* _Brief_:
Within the entries below, please retype exactly the lines starting with the line that has "CT including the" and going on through the line that has "Annotated regions visible", but not the pictures.

* _Available data_:
====================

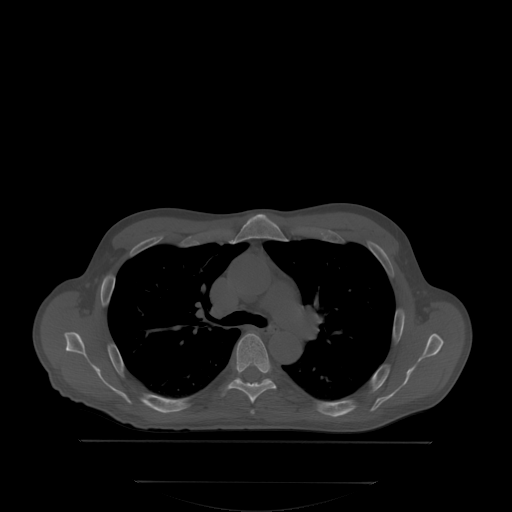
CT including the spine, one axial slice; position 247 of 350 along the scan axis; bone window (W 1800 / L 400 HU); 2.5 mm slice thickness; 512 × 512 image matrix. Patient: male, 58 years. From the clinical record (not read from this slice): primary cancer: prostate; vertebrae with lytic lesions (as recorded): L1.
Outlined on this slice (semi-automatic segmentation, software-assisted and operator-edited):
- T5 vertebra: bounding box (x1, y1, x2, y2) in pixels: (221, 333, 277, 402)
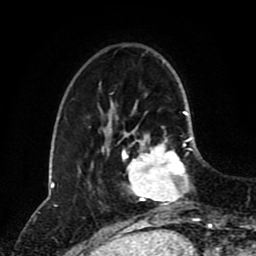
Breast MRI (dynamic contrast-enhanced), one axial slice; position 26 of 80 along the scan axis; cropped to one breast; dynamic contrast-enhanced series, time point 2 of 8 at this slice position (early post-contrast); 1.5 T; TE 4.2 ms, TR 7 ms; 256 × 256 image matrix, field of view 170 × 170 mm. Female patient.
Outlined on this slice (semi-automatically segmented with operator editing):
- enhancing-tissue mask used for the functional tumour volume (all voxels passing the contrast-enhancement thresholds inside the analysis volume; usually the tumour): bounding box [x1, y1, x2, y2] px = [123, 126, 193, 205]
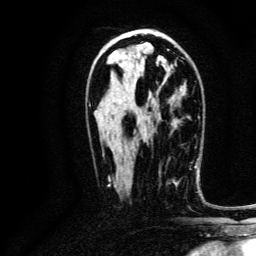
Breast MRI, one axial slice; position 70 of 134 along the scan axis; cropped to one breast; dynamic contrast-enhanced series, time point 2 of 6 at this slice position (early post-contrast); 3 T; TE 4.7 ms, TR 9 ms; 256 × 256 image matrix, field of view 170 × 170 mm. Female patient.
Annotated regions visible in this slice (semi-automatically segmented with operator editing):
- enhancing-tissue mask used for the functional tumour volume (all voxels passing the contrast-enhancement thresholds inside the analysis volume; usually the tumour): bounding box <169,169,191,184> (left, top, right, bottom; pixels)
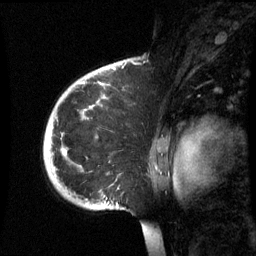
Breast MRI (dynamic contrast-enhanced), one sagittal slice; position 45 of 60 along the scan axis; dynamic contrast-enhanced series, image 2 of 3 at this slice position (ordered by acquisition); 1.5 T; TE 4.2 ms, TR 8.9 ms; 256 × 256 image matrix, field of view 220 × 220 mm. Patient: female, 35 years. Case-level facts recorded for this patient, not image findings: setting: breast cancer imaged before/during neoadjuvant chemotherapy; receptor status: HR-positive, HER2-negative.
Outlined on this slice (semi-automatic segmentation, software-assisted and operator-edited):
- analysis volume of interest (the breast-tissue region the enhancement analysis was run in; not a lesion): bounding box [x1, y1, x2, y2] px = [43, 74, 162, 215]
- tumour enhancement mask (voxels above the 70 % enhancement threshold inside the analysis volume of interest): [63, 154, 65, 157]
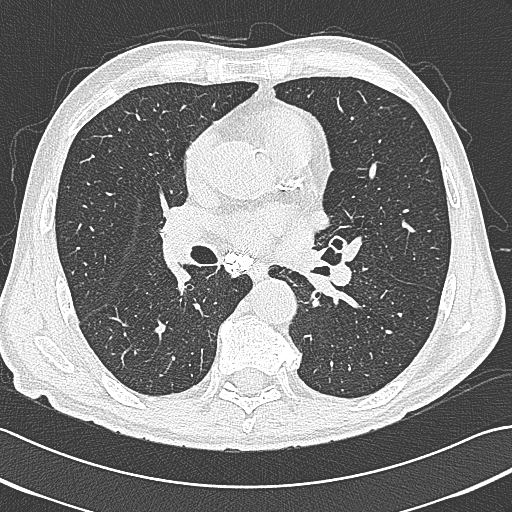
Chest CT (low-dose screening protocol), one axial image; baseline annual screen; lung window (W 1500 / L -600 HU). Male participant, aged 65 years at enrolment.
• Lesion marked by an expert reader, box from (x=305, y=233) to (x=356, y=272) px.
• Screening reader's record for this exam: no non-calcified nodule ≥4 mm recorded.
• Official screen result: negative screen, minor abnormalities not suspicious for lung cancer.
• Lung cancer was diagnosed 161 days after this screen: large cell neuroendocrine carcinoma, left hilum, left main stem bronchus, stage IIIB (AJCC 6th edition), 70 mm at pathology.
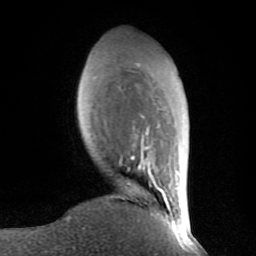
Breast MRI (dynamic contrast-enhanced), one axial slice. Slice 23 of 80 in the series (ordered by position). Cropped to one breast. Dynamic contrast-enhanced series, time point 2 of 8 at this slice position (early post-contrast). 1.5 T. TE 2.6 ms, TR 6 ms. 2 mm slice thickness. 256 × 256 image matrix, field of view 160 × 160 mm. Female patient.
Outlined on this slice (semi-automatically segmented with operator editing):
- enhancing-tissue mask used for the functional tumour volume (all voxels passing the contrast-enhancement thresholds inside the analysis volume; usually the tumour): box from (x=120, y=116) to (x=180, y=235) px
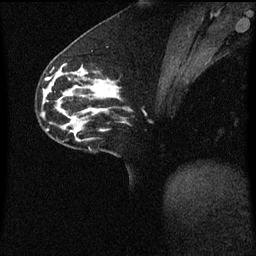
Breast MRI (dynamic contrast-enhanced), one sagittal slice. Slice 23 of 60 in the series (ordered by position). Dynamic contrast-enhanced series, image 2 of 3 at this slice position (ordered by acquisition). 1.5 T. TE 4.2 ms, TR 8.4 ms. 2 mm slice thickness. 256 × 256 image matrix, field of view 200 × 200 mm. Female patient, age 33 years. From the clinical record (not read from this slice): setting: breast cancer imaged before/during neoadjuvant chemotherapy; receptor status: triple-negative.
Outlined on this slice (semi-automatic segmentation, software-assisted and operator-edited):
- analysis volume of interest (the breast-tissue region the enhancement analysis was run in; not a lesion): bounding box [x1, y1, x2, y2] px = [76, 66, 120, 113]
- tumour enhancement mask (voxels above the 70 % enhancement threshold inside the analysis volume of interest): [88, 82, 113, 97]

====================

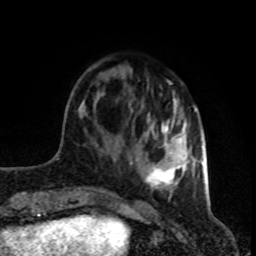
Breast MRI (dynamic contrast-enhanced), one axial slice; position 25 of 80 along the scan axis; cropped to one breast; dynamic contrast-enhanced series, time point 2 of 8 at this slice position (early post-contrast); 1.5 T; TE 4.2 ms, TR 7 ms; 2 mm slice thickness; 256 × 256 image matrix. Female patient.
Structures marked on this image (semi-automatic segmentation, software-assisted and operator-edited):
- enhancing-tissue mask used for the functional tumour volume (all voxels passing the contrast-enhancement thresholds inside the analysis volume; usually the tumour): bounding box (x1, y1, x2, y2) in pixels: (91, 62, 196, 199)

====================

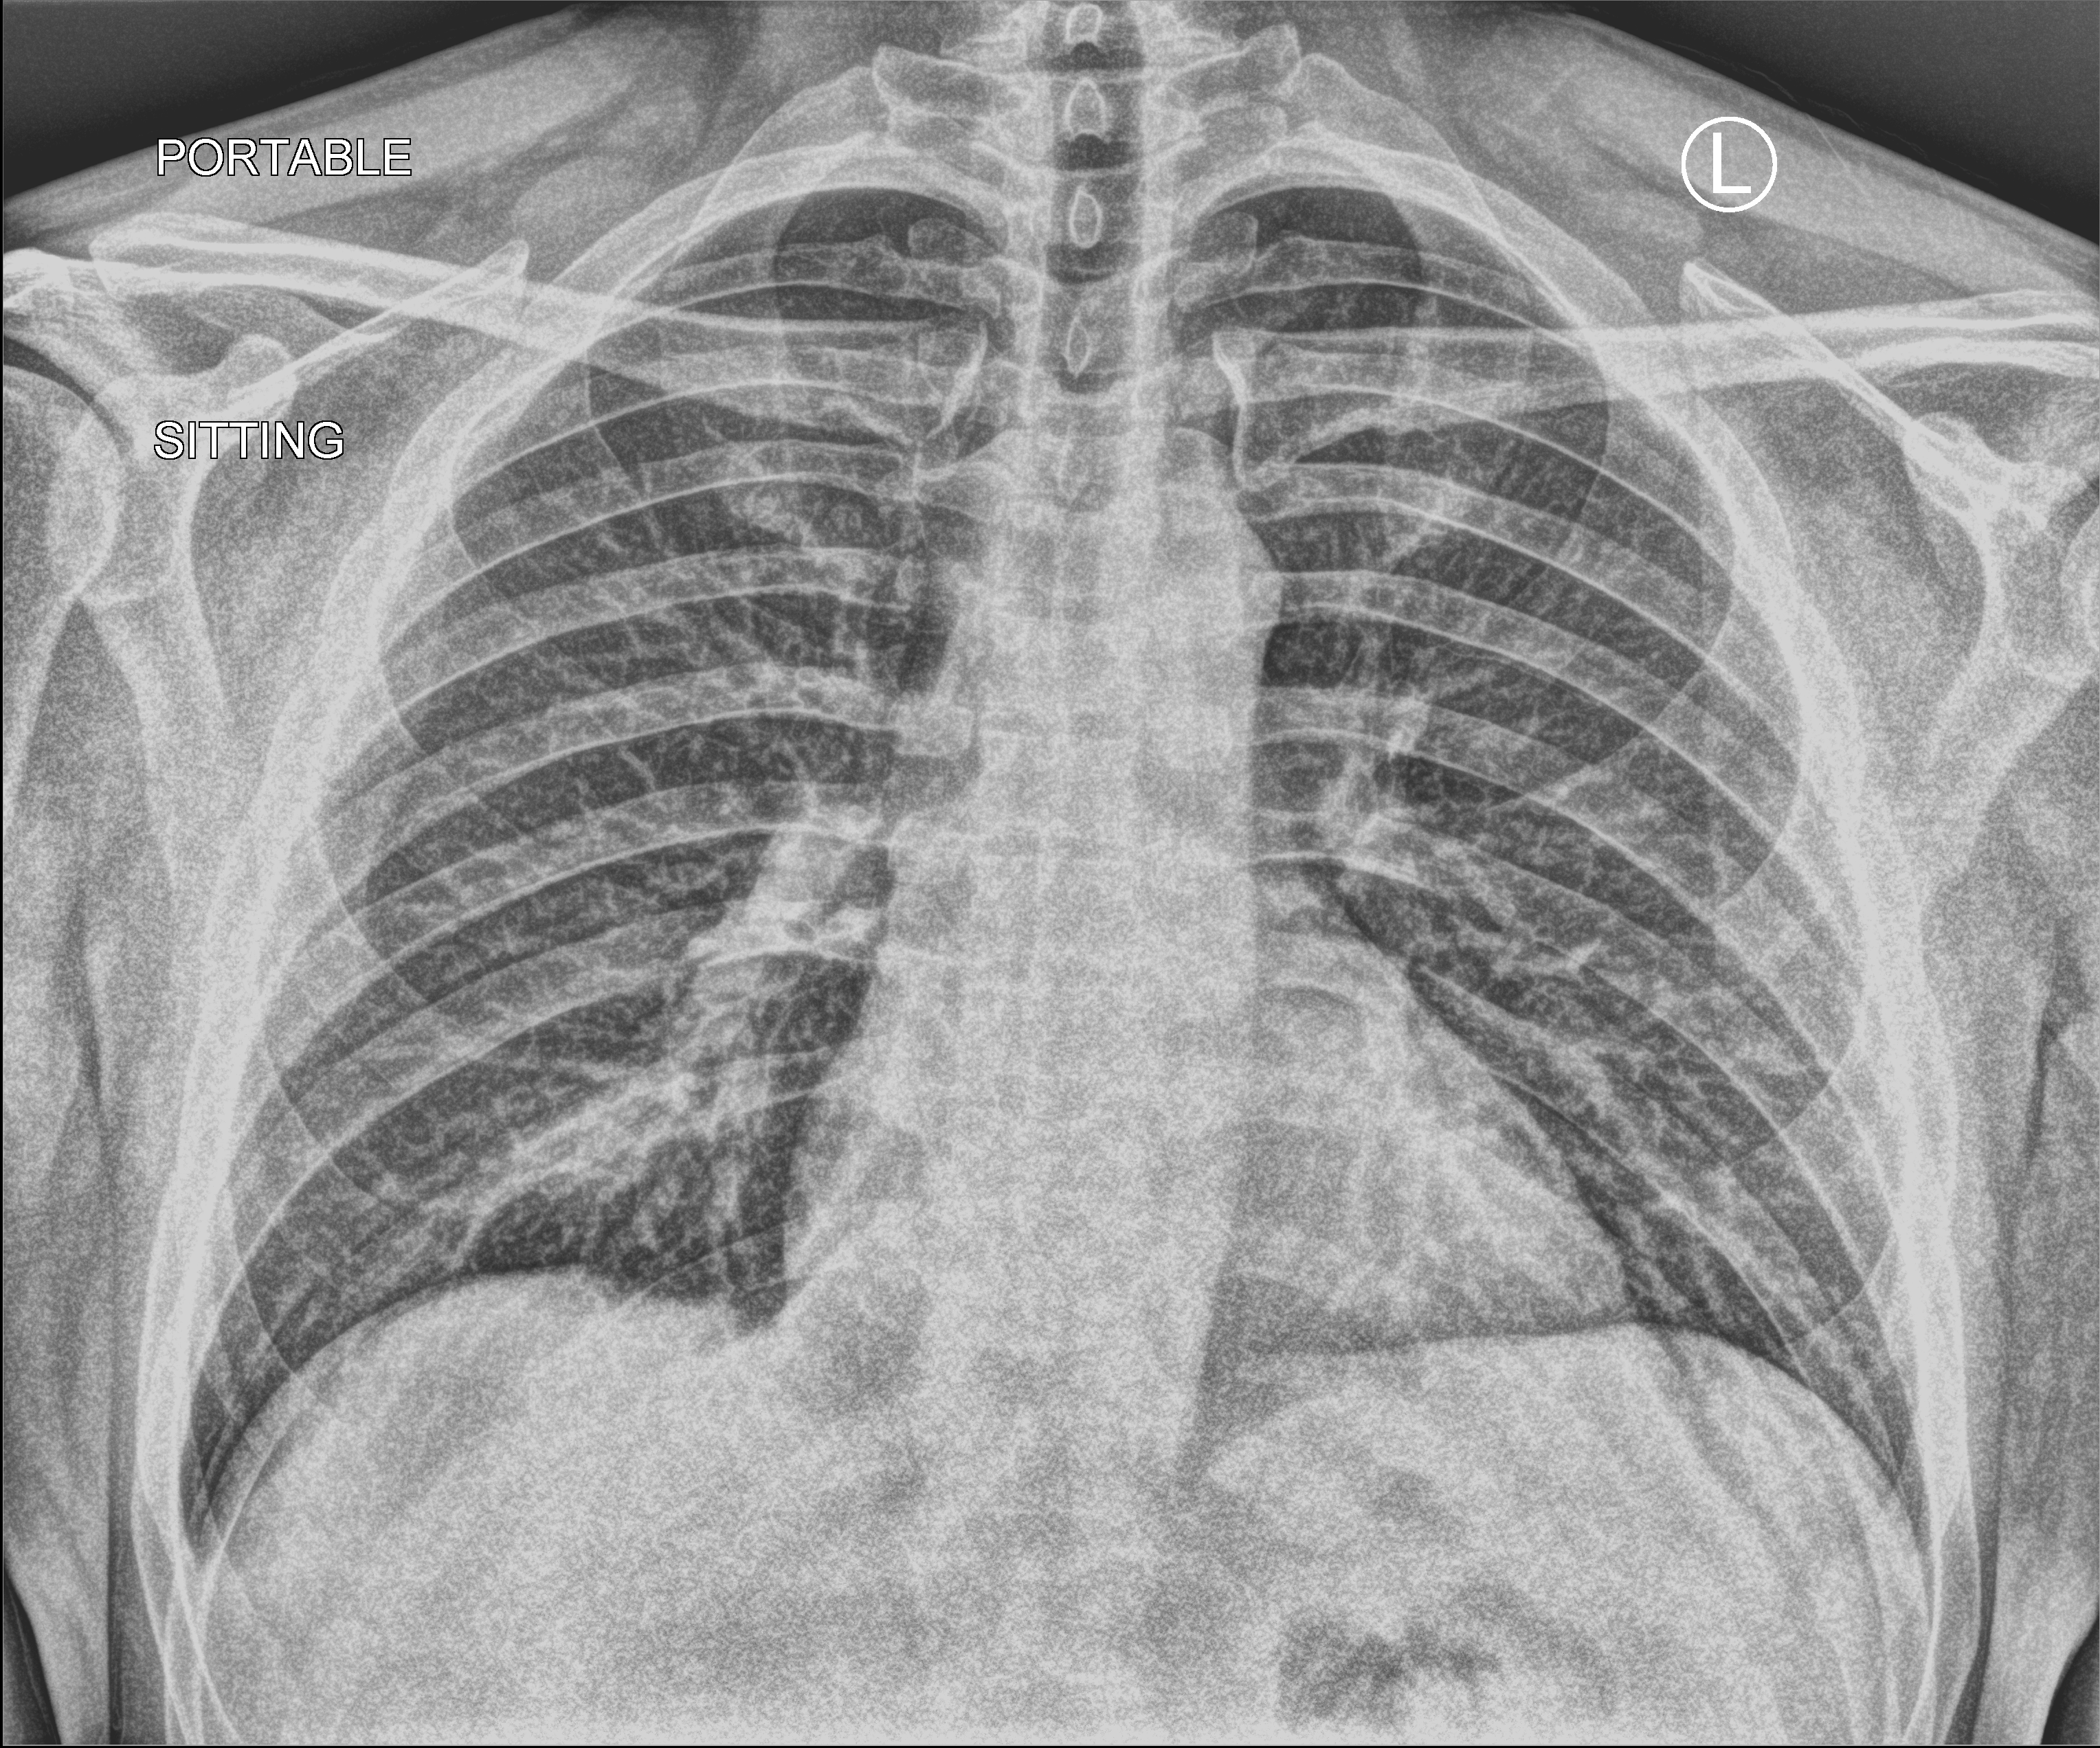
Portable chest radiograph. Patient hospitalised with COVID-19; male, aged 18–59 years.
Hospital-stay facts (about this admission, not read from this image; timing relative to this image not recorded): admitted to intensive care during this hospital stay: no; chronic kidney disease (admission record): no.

====================

* _Result for this task_:
CT including the spine, one axial slice; position 247 of 350 along the scan axis; bone window (W 1800 / L 400 HU); 2.5 mm slice thickness; 512 × 512 image matrix. Patient: male, 58 years. From the clinical record (not read from this slice): primary cancer: prostate; vertebrae with lytic lesions (as recorded): L1.
Outlined on this slice (semi-automatic segmentation, software-assisted and operator-edited):
- T5 vertebra: bounding box (x1, y1, x2, y2) in pixels: (221, 333, 277, 402)
Breast MRI (dynamic contrast-enhanced), one axial slice; position 26 of 80 along the scan axis; cropped to one breast; dynamic contrast-enhanced series, time point 2 of 8 at this slice position (early post-contrast); 1.5 T; TE 4.2 ms, TR 7 ms; 256 × 256 image matrix, field of view 170 × 170 mm. Female patient.
Outlined on this slice (semi-automatically segmented with operator editing):
- enhancing-tissue mask used for the functional tumour volume (all voxels passing the contrast-enhancement thresholds inside the analysis volume; usually the tumour): bounding box [x1, y1, x2, y2] px = [123, 126, 193, 205]
Breast MRI, one axial slice; position 70 of 134 along the scan axis; cropped to one breast; dynamic contrast-enhanced series, time point 2 of 6 at this slice position (early post-contrast); 3 T; TE 4.7 ms, TR 9 ms; 256 × 256 image matrix, field of view 170 × 170 mm. Female patient.
Annotated regions visible in this slice (semi-automatically segmented with operator editing):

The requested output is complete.